2. In `gitlab-com/content-sites/handbook` (this repository): this blueprint — states table, transitions table, future-work table.
Cross-link the two MRs and merge them together.
Integer values are append-only — assign the next free integer, regardless of lifecycle position.
## Service entry points
Every user-driven transition has a dedicated service that wraps the state-machine event with authorization, idempotency, and audit logging. Each one follows the same shape:
1. Check authorization through `OrganizationPolicy`.
2. Verify the current state is a valid source for the event.
3. Invoke the event with `transition_user: current_user`.
4. Surface state-machine errors as the service response if the transition did not happen.
5. Emit an audit-log event and return a successful `ServiceResponse`.

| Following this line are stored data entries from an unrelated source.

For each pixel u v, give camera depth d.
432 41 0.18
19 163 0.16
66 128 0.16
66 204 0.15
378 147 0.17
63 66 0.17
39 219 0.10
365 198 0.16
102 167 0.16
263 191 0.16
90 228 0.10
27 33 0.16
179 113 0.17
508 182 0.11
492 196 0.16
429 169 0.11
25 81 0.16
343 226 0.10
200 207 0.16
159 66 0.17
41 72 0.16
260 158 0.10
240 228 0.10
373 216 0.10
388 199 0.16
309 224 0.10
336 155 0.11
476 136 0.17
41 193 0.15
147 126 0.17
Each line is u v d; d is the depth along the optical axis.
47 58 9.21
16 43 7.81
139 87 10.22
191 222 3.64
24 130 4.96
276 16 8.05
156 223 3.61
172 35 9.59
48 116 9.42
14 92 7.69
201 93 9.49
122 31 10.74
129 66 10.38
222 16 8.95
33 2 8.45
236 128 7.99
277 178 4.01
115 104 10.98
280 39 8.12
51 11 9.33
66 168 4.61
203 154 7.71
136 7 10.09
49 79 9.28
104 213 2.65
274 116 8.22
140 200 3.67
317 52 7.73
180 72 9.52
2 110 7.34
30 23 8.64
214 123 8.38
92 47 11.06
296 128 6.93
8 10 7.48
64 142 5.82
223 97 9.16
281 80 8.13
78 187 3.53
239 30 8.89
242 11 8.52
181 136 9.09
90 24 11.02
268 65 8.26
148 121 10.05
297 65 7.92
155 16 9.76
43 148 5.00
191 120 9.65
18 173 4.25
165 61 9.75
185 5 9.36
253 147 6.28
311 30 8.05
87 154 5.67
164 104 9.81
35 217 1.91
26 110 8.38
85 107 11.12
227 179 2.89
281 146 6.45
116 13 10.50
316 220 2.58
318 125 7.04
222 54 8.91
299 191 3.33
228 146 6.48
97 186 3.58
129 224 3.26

-`SoftDeleteService` requires the Organization to be empty (no groups nor projects) — soft deletion only hides, and is reversible.
-`HardDeleteService` enqueues the background hard-deletion worker on success; the worker performs the row destruction. Hard deletion is for legal/GDPR follow-through and is not exposed in the standard UI.
## Error handling
When a transition fails (a guard returns `false`):
-`update_state_metadata_on_failure` writes the error to `state_metadata['last_error']` and saves the detail record.
-`log_transition_failure` emits a structured error log.
-`organizations.state` is **never** modified on failure.
If a hard-deletion worker fails partway, the Organization stays in `deletion_in_progress` with `last_error` populated. Recovery is by re-running an idempotent worker, not a state-machine backward transition. A dedicated recovery transition can be added later if we need it.
## Future work
The state machine is in place; the service and API surface still need work:
"Rename pending" rows are issues originally framed around `schedule_deletion` / `cancel_deletion` / `start_deletion` that need re-scoping to the soft-delete / restore / hard-delete naming. Finder changes to hide `soft_deleted` Organizations from non-owners are tracked in [#594312](https://gitlab.com/gitlab-org/gitlab/-/work_items/594312).
## Relationship with Organization Isolation
Lifecycle and [Isolation](isolation.md) are orthogonal. Lifecycle answers *"Is this Organization operational?"*; isolation answers *"How strictly are its data boundaries enforced?"*. They do not share a state machine, and isolation flags can be set independently of soft-deletion.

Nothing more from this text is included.